YUMA, Arizona – The immigration crisis has been one big boiling pot of political posturing nationally and emotional turbulence in border areas.
What might get overlooked is the psychological upheaval in the lives of youngsters who have been dragged across countries and shuffled around for weeks.
Thousands of Central Americans were caught coming into the U.S. illegally.
“I am fleeing from extortion and death threats”, said Kenia Pereira, a mother who was caught by border control.
Pereira explained that those threats were coming from a criminal gang known as MS-13 in her native country, Honduras.
After being caught by border agents, they were detained in Texas, flown to Yuma, bussed to El Centro and then housed in another detention center.
“After the flight they took us by bus here where we were held in a place that looked more or less like a prison,” said Karina Arevlao, another detained by border control. “Only without showers and toothbrushes.”
Are those are meaningful inconveniences? like the looming dangers her child will no doubt remember as they sneaked through Mexico to the U.S.
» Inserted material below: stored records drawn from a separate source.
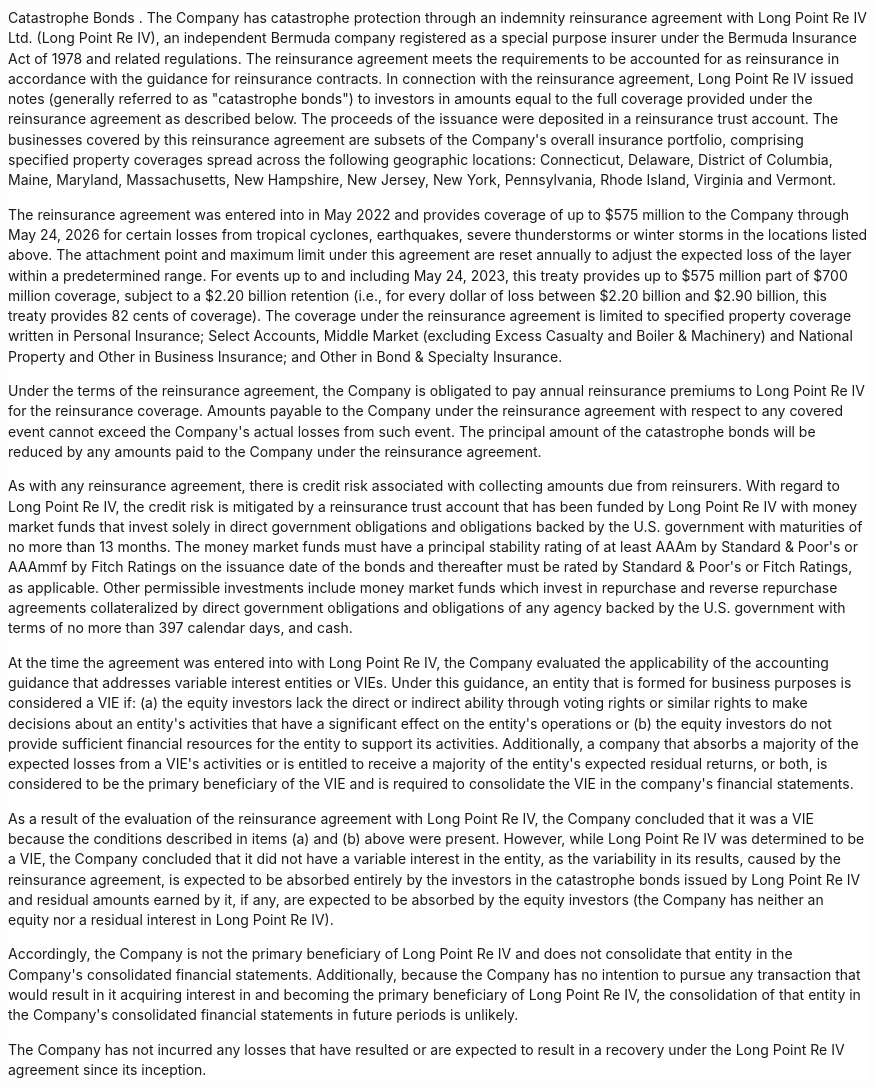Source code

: <p>Catastrophe Bonds . The Company has catastrophe protection through an indemnity reinsurance agreement with Long Point Re IV Ltd. (Long Point Re IV), an independent Bermuda company registered as a special purpose insurer under the Bermuda Insurance Act of 1978 and related regulations. The reinsurance agreement meets the requirements to be accounted for as reinsurance in accordance with the guidance for reinsurance contracts. In connection with the reinsurance agreement, Long Point Re IV issued notes (generally referred to as "catastrophe bonds") to investors in amounts equal to the full coverage provided under the reinsurance agreement as described below. The proceeds of the issuance were deposited in a reinsurance trust account. The businesses covered by this reinsurance agreement are subsets of the Company's overall insurance portfolio, comprising specified property coverages spread across the following geographic locations: Connecticut, Delaware, District of Columbia, Maine, Maryland, Massachusetts, New Hampshire, New Jersey, New York, Pennsylvania, Rhode Island, Virginia and Vermont.</p>
<p>The reinsurance agreement was entered into in May 2022 and provides coverage of up to $575 million to the Company through May 24, 2026 for certain losses from tropical cyclones, earthquakes, severe thunderstorms or winter storms in the locations listed above. The attachment point and maximum limit under this agreement are reset annually to adjust the expected loss of the layer within a predetermined range. For events up to and including May 24, 2023, this treaty provides up to $575 million part of $700 million coverage, subject to a $2.20 billion retention (i.e., for every dollar of loss between $2.20 billion and $2.90 billion, this treaty provides 82 cents of coverage). The coverage under the reinsurance agreement is limited to specified property coverage written in Personal Insurance; Select Accounts, Middle Market (excluding Excess Casualty and Boiler &amp; Machinery) and National Property and Other in Business Insurance; and Other in Bond &amp; Specialty Insurance.</p>
<p>Under the terms of the reinsurance agreement, the Company is obligated to pay annual reinsurance premiums to Long Point Re IV for the reinsurance coverage. Amounts payable to the Company under the reinsurance agreement with respect to any covered event cannot exceed the Company's actual losses from such event. The principal amount of the catastrophe bonds will be reduced by any amounts paid to the Company under the reinsurance agreement.</p>
<p>As with any reinsurance agreement, there is credit risk associated with collecting amounts due from reinsurers. With regard to Long Point Re IV, the credit risk is mitigated by a reinsurance trust account that has been funded by Long Point Re IV with money market funds that invest solely in direct government obligations and obligations backed by the U.S. government with maturities of no more than 13 months. The money market funds must have a principal stability rating of at least AAAm by Standard &amp; Poor's or AAAmmf by Fitch Ratings on the issuance date of the bonds and thereafter must be rated by Standard &amp; Poor's or Fitch Ratings, as applicable. Other permissible investments include money market funds which invest in repurchase and reverse repurchase agreements collateralized by direct government obligations and obligations of any agency backed by the U.S. government with terms of no more than 397 calendar days, and cash.</p>
<p>At the time the agreement was entered into with Long Point Re IV, the Company evaluated the applicability of the accounting guidance that addresses variable interest entities or VIEs. Under this guidance, an entity that is formed for business purposes is considered a VIE if: (a) the equity investors lack the direct or indirect ability through voting rights or similar rights to make decisions about an entity's activities that have a significant effect on the entity's operations or (b) the equity investors do not provide sufficient financial resources for the entity to support its activities. Additionally, a company that absorbs a majority of the expected losses from a VIE's activities or is entitled to receive a majority of the entity's expected residual returns, or both, is considered to be the primary beneficiary of the VIE and is required to consolidate the VIE in the company's financial statements.</p>
<p>As a result of the evaluation of the reinsurance agreement with Long Point Re IV, the Company concluded that it was a VIE because the conditions described in items (a) and (b) above were present. However, while Long Point Re IV was determined to be a VIE, the Company concluded that it did not have a variable interest in the entity, as the variability in its results, caused by the reinsurance agreement, is expected to be absorbed entirely by the investors in the catastrophe bonds issued by Long Point Re IV and residual amounts earned by it, if any, are expected to be absorbed by the equity investors (the Company has neither an equity nor a residual interest in Long Point Re IV).</p>
<p>Accordingly, the Company is not the primary beneficiary of Long Point Re IV and does not consolidate that entity in the Company's consolidated financial statements. Additionally, because the Company has no intention to pursue any transaction that would result in it acquiring interest in and becoming the primary beneficiary of Long Point Re IV, the consolidation of that entity in the Company's consolidated financial statements in future periods is unlikely.</p>
<p>The Company has not incurred any losses that have resulted or are expected to result in a recovery under the Long Point Re IV agreement since its inception.</p>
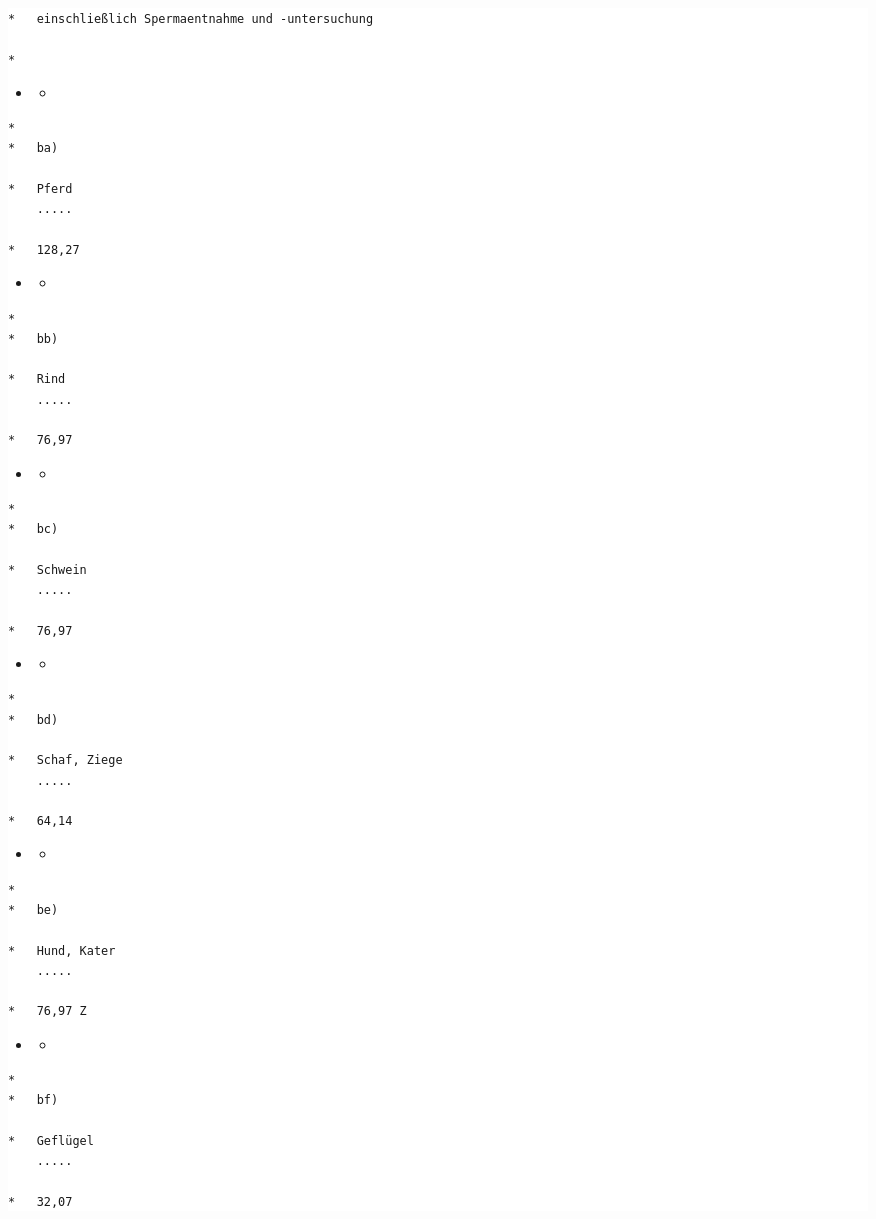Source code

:     *   einschließlich Spermaentnahme und -untersuchung

    *

*    *
    *
    *   ba)

    *   Pferd
        .....

    *   128,27


*    *
    *
    *   bb)

    *   Rind
        .....

    *   76,97


*    *
    *
    *   bc)

    *   Schwein
        .....

    *   76,97


*    *
    *
    *   bd)

    *   Schaf, Ziege
        .....

    *   64,14


*    *
    *
    *   be)

    *   Hund, Kater
        .....

    *   76,97 Z


*    *
    *
    *   bf)

    *   Geflügel
        .....

    *   32,07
“In Mexico, this is what happens every day,” added Arevalo, ”They can kidnap you and ask a ransom of $2,000 per head or they kill you.”
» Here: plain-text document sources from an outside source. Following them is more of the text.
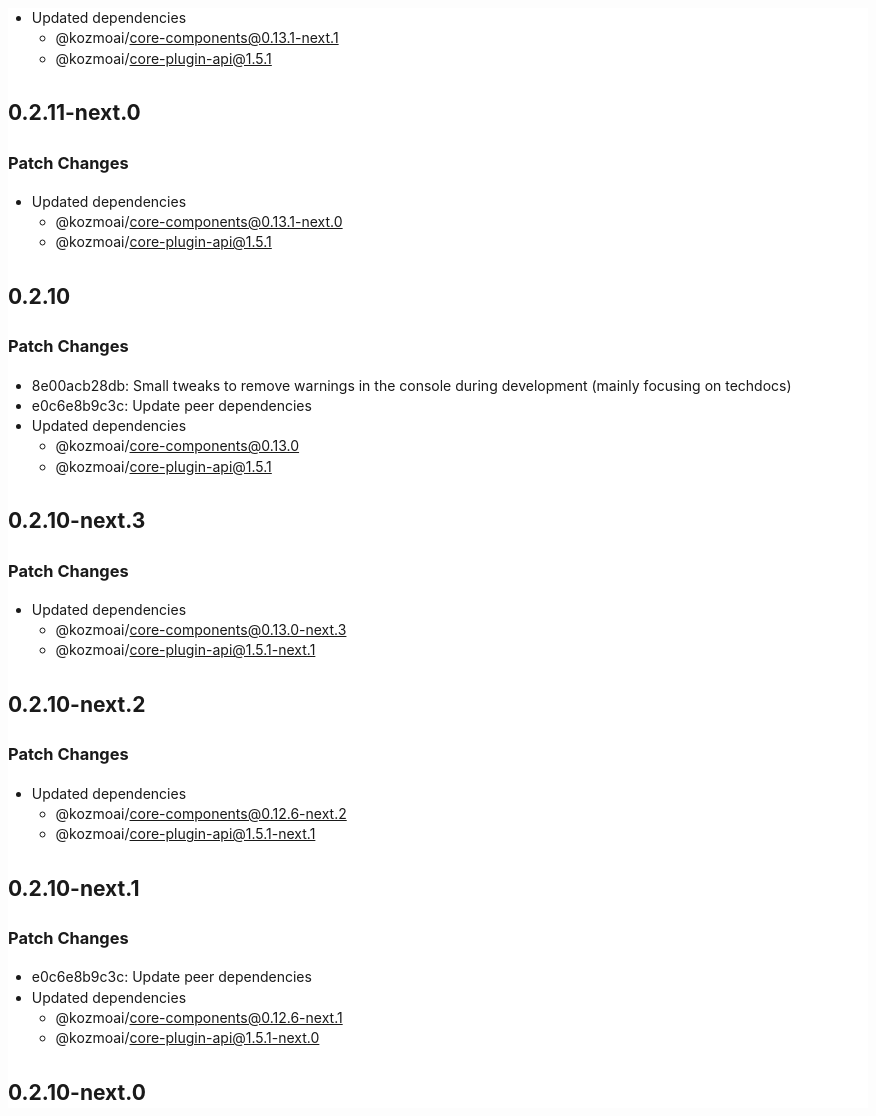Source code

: - Updated dependencies
  - @kozmoai/core-components@0.13.1-next.1
  - @kozmoai/core-plugin-api@1.5.1

## 0.2.11-next.0

### Patch Changes

- Updated dependencies
  - @kozmoai/core-components@0.13.1-next.0
  - @kozmoai/core-plugin-api@1.5.1

## 0.2.10

### Patch Changes

- 8e00acb28db: Small tweaks to remove warnings in the console during development (mainly focusing on techdocs)
- e0c6e8b9c3c: Update peer dependencies
- Updated dependencies
  - @kozmoai/core-components@0.13.0
  - @kozmoai/core-plugin-api@1.5.1

## 0.2.10-next.3

### Patch Changes

- Updated dependencies
  - @kozmoai/core-components@0.13.0-next.3
  - @kozmoai/core-plugin-api@1.5.1-next.1

## 0.2.10-next.2

### Patch Changes

- Updated dependencies
  - @kozmoai/core-components@0.12.6-next.2
  - @kozmoai/core-plugin-api@1.5.1-next.1

## 0.2.10-next.1

### Patch Changes

- e0c6e8b9c3c: Update peer dependencies
- Updated dependencies
  - @kozmoai/core-components@0.12.6-next.1
  - @kozmoai/core-plugin-api@1.5.1-next.0

## 0.2.10-next.0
Ashley Bruce Heart, a licensed psychologist, stressed the developmental impact that such stress can have on a child growing up.
“Well they’re going to be traumatized, well what the heck does that mean?” proposed Hart. “That basically means that you lose faith in humanity. You no longer look at the world as a safe place. You lose the ability to have an expectation to live in a world where there’s law and order and there’s rules governing the humanity.”
“The long-term impact is one where individuals can learn not to trust and in order to cope with that, either avoid society altogether or attempt to manipulate society by refusing to follow normal rules of civilization.”